_EXERCISE:_
Please say how many lines in the records below contain the word "class". Give only the number.

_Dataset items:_
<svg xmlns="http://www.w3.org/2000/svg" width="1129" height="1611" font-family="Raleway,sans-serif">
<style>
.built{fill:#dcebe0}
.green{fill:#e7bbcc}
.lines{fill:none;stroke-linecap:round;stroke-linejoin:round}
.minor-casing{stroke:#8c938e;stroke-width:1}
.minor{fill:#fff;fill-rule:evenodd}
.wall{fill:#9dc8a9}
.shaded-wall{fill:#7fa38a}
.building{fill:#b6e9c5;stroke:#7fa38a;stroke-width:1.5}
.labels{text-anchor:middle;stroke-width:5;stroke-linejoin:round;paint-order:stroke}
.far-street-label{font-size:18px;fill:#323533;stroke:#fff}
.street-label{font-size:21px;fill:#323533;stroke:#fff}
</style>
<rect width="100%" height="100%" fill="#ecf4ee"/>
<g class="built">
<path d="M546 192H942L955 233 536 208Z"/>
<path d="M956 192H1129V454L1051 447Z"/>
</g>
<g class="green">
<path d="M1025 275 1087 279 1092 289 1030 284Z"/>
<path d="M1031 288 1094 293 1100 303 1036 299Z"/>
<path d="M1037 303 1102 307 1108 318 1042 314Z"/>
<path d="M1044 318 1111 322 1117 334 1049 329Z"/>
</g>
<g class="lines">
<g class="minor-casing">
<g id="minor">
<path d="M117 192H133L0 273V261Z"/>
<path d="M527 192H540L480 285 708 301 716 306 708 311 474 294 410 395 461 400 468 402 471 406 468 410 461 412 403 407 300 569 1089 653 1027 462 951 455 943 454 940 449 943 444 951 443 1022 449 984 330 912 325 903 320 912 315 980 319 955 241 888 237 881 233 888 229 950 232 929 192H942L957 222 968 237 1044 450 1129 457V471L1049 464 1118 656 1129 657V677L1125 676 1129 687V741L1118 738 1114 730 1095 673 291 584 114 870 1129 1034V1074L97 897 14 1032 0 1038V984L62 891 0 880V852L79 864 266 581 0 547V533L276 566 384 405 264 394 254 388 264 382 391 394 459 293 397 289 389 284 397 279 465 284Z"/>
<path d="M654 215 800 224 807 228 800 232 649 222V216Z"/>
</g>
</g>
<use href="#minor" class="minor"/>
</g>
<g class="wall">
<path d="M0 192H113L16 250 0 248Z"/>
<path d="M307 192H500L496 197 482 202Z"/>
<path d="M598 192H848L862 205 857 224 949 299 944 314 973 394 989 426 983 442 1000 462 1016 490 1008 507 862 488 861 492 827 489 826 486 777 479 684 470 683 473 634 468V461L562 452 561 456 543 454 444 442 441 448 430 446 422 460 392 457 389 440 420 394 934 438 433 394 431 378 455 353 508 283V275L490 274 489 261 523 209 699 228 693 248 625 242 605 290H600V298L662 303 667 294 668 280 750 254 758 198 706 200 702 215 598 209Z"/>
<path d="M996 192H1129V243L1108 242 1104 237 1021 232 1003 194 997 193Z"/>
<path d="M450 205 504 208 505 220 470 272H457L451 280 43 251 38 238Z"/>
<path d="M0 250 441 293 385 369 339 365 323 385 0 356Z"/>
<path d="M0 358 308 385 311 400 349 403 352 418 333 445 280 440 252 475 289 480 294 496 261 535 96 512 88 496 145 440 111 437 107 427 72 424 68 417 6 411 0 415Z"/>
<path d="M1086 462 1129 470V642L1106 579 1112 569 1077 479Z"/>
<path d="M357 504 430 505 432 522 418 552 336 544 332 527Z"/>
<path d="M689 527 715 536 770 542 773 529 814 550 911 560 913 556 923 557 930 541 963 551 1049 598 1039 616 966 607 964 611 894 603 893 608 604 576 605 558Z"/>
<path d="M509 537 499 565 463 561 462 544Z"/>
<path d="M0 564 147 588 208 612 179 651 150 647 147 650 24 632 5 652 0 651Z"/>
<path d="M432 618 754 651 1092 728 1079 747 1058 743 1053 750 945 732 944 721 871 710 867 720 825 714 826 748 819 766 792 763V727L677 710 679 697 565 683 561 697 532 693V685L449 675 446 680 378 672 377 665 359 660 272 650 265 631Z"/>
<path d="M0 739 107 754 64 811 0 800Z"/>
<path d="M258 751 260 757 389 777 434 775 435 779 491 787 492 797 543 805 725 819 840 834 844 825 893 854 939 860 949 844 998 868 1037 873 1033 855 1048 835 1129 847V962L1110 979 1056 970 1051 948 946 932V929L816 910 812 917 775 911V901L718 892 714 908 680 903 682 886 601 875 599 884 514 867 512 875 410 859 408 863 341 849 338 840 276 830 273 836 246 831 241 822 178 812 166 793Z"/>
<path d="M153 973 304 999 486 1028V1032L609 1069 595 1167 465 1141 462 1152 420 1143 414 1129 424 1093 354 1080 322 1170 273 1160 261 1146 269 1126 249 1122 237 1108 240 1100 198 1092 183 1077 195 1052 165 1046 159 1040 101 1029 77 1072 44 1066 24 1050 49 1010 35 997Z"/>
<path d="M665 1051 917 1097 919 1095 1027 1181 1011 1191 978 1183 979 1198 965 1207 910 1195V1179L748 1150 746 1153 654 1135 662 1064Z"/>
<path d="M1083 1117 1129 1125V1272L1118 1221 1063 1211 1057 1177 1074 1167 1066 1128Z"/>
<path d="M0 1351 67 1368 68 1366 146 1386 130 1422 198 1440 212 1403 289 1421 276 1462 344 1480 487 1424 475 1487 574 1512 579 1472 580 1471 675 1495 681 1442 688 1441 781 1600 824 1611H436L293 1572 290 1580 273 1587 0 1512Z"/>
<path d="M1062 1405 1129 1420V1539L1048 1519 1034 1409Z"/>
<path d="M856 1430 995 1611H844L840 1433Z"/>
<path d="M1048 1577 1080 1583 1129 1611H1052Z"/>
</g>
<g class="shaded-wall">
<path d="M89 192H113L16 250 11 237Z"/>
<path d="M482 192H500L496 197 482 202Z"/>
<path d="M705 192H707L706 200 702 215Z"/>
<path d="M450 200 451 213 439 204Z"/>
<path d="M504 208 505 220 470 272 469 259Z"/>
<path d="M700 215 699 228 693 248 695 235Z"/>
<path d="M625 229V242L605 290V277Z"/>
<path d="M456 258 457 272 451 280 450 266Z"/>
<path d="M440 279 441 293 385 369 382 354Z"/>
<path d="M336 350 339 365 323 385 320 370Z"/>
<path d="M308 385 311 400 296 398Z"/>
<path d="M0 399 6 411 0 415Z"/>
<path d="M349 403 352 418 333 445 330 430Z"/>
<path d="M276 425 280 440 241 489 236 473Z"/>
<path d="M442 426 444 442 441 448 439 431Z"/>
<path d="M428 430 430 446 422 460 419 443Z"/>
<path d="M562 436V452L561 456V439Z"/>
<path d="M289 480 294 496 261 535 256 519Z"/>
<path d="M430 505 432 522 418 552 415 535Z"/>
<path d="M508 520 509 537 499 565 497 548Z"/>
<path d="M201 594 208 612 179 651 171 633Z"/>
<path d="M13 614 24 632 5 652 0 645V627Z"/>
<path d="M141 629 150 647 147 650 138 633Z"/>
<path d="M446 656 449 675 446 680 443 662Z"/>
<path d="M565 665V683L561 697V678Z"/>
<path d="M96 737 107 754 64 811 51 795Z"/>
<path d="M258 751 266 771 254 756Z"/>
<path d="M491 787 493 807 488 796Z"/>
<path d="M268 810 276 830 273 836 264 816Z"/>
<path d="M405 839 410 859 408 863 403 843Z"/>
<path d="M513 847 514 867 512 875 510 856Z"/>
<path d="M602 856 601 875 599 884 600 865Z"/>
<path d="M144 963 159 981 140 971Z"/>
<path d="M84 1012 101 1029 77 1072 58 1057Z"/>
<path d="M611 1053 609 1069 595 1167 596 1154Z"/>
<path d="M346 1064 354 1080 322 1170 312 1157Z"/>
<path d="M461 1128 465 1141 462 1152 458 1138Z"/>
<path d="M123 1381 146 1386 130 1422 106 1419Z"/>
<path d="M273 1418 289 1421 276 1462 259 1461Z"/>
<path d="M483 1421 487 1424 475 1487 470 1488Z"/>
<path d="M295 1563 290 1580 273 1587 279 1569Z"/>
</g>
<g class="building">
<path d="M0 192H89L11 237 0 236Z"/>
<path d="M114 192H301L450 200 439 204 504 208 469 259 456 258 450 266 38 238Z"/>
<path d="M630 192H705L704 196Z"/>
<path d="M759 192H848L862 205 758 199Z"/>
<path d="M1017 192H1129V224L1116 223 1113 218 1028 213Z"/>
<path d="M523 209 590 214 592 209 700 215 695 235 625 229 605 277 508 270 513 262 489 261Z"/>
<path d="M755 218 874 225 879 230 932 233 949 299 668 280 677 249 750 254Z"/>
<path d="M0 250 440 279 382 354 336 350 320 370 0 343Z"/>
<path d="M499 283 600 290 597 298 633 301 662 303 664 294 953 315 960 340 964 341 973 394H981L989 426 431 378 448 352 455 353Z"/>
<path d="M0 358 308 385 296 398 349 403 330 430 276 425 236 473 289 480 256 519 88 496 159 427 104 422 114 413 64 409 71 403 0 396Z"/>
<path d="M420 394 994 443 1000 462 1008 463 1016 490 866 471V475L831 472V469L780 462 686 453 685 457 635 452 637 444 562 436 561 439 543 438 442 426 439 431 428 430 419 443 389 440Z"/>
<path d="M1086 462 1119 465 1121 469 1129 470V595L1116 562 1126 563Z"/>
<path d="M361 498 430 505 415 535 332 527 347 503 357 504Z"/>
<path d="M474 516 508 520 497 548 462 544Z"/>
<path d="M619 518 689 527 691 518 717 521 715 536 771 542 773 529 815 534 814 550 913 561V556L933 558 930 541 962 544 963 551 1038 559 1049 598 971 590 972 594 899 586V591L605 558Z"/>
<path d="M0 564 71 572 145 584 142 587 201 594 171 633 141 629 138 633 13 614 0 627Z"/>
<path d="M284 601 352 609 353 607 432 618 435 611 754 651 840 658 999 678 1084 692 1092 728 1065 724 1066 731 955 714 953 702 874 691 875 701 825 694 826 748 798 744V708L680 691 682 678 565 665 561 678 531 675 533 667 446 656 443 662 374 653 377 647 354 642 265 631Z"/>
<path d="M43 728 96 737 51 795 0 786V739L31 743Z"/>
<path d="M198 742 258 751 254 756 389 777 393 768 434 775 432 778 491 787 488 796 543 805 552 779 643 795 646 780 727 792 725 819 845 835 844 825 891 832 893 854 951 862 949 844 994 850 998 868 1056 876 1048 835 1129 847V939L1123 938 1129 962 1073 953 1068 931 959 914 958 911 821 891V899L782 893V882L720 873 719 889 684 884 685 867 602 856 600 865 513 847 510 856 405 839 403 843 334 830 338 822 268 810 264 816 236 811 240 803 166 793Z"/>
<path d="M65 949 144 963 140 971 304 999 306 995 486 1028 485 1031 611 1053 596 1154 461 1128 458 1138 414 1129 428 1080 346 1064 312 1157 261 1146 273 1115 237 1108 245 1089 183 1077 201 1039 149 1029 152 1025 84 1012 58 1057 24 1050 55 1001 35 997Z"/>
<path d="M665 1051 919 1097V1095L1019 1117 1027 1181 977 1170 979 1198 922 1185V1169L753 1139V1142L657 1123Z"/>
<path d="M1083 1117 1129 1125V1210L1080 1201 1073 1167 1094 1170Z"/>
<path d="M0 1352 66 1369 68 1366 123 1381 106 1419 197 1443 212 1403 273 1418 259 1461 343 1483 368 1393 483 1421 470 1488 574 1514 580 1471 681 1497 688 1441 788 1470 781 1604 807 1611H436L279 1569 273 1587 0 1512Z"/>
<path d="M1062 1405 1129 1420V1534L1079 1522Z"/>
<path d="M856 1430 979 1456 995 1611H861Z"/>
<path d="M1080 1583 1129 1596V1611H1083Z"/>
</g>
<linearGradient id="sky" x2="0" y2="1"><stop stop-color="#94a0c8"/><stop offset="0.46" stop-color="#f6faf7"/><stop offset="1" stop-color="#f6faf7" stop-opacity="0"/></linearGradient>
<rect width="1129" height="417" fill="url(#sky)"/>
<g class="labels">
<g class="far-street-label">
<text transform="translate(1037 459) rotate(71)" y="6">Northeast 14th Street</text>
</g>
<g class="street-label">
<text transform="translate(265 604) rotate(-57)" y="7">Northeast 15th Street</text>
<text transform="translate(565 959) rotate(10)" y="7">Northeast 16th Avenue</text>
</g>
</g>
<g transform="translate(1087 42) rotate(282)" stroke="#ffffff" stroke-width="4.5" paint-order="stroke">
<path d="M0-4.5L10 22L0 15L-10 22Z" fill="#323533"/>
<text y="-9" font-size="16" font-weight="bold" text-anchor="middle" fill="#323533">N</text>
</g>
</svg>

_RESPONSE AREA:_
11